Healthcare (Commonwealth Union) – For most individuals, natural selection is the process in which organisms with advantageous traits are more likely to survive and reproduce, passing those beneficial traits on to the next generation. Over time, this causes a species’ genes and behaviours to shift in response to its surroundings.
Although these changes typically unfold over many generations, a research group led by Taichi Suzuki — a joint assistant professor at Arizona State University’s Biodesign Institute and College of Health Solutions — discovered that simply transferring a mammal’s microbiome can influence behaviour within a relatively short timeframe. In just four generations, this transmission produced a new inheritable trait without any change to the animals’ genetic code.
The study, published in Nature Communications and carried out with scientists from the Max Planck Institutes, Rutgers University and Cornell University, explored how artificial selection acts on both an animal and its microbiome — an area Suzuki says is gaining attention in evolutionary biology and domestication research.
To investigate whether selection-driven shifts in mammalian physiology or behaviour could arise solely from changes to the microbiome, Suzuki and his colleagues used mice and monitored their movement patterns.

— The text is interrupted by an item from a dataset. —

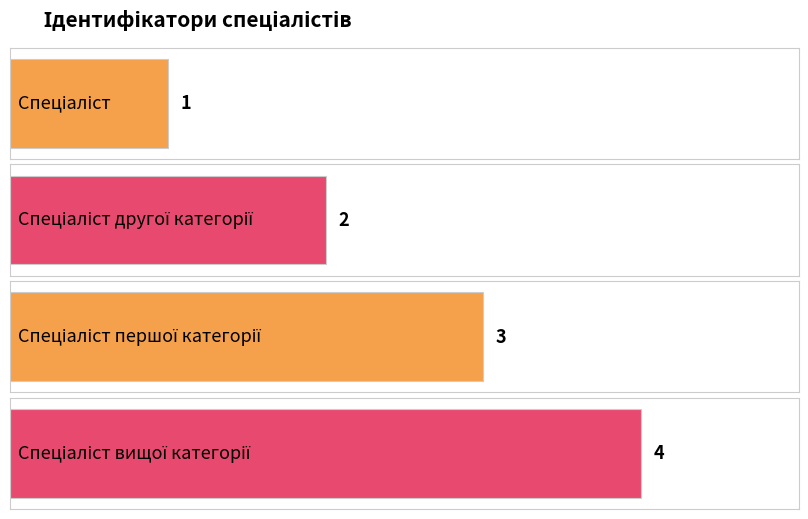

How many data points does each series have?

4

“To identify which aspects of physiology or behavior were most influenced by the microbiome, we performed fecal transplant experiments using two distinct microbiomes and compared a wide range of traits in germ-free mouse recipients,” he explained. “To our surprise, behavior — especially activity level — showed the strongest microbial influence, far exceeding effects on morphological traits such as body weight or size.”

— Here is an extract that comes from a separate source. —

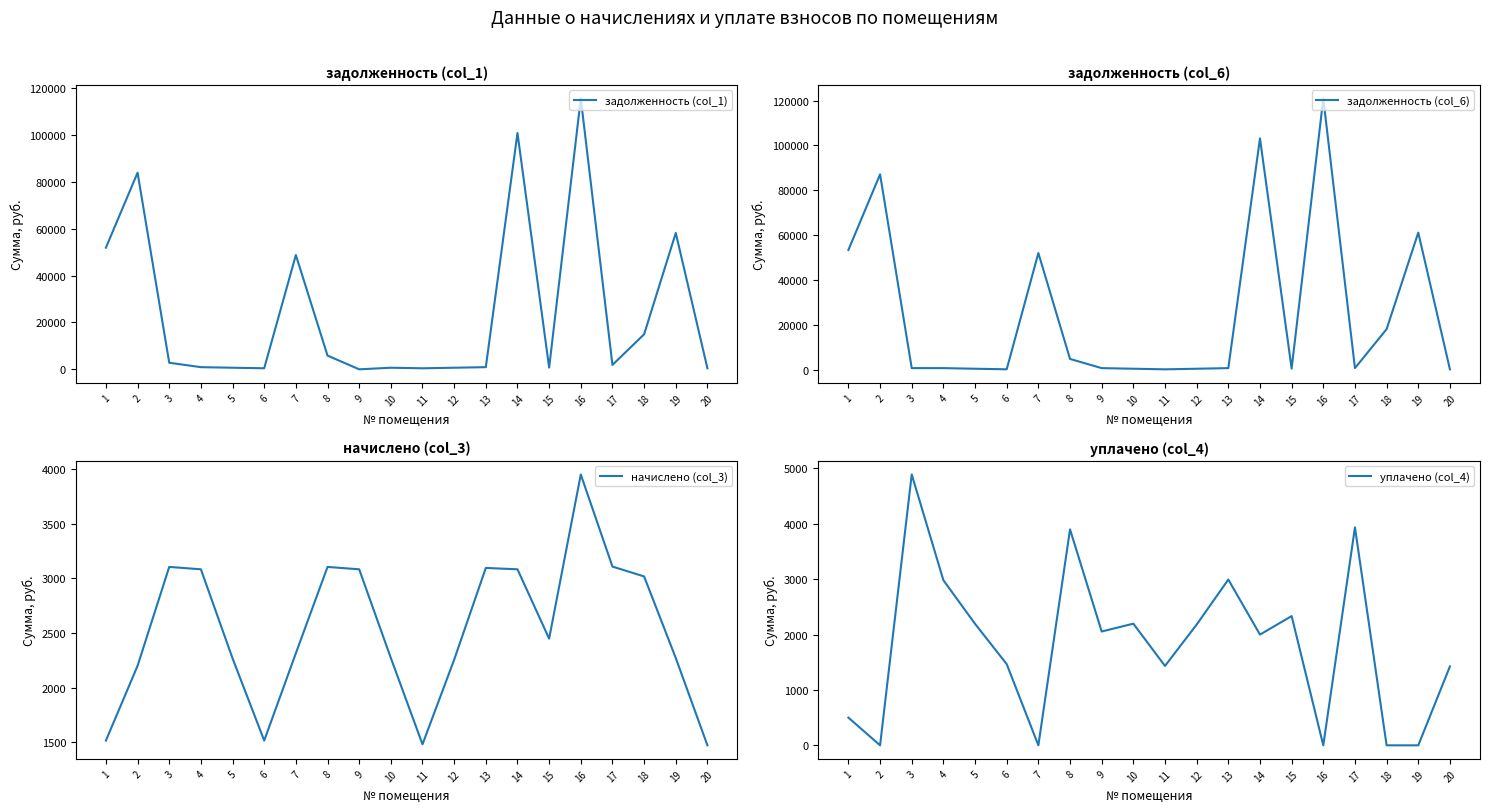

What is the average value of the уплачено (col_4) series?

1824.6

The researchers discovered that mice given microbiomes from donors with low activity levels also became less active. One microbe was especially noteworthy: Lactobacillus.

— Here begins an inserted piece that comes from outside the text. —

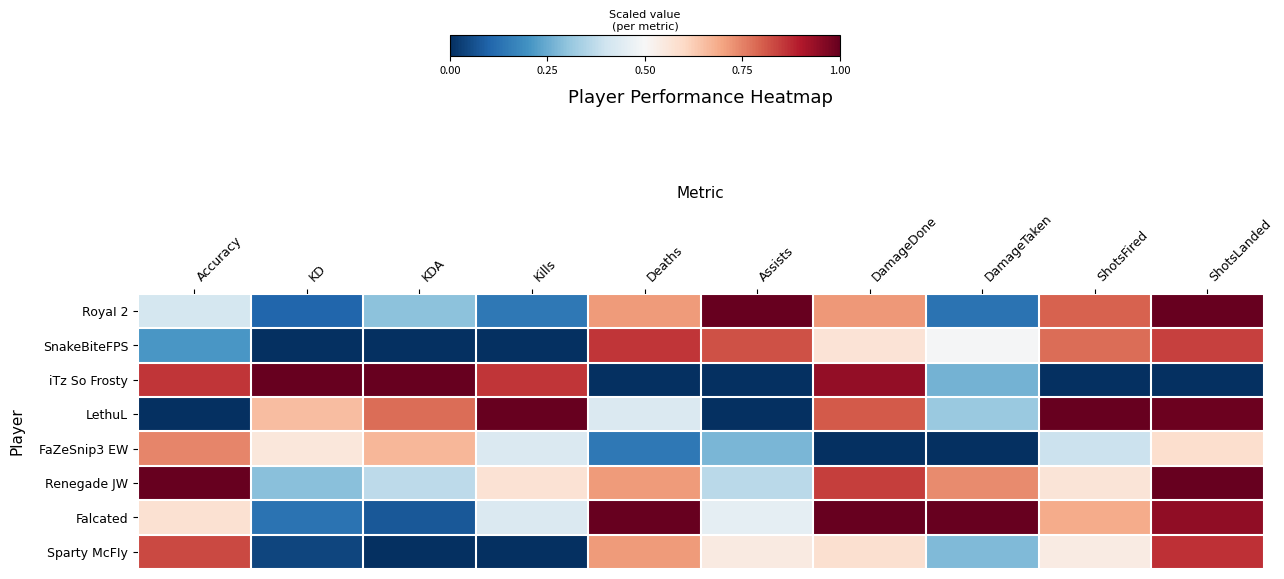

Between DamageDone and Kills, which is larger?

DamageDone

Suzuki indicated that they found that a compound made by Lactobacillus, called indolelactic acid (ILA), plays an important role in shaping behavior.
He further stated that even though ILA does not easily enter the brain, it can influence mood, movement and behavior indirectly by calming the immune system and reducing inflammatory signals that reach the brain.
This link between gut bacteria and behavior is known as the gut–brain axis.
Suzuki’s findings provide something unusual—clear experimental proof that shifts in behavior due to the selection can be driven entirely through the transfer of microbes.
He further indicated that there are many evolutionary theories that propose the microbiome plays a part in adjusting to rapid atmosphere and climate changes and added that the work gives experimental backing for those ideas.
In the wild, the worldwide expansion of house mice illustrates this idea at work.
Suzuki indicated that house mice travelled alongside people from Western Europe to the Americas during the last two centuries.
He further pointed out that even within this relatively brief evolutionary window, mice in the Americas have already begun to adapt, showing variations in their size and behavior depending on whether they inhabit colder or warmer regions.
His researchers showed that some of these behavioral shifts can arise purely through selecting certain microbiome communities.
He stated that they showed that high-activity behavior, characteristic of ancestral mice from Western Europe (possibly reflecting elevated metabolic demands in cooler climates), can alter low-activity behavior, which is witnessed in warm-climate populations such as Brazil and simply by choosing mice with lesser activity and sending the microbiome across four generations.
The results of the study indicate that adaptations driven by the microbiome could enable animals — and possibly humans — to cope with fast-moving environmental shifts much more quickly than genetic changes alone would permit.
Suzuki’s research group is currently examining 16 wild rodent populations across Arizona’s “Sky Islands” to explore how variations in microbial communities contribute to adaptation in natural habitats.
The potential impact reaches beyond evolution and environmental adjustment, with applications in biotechnology and healthcare as well.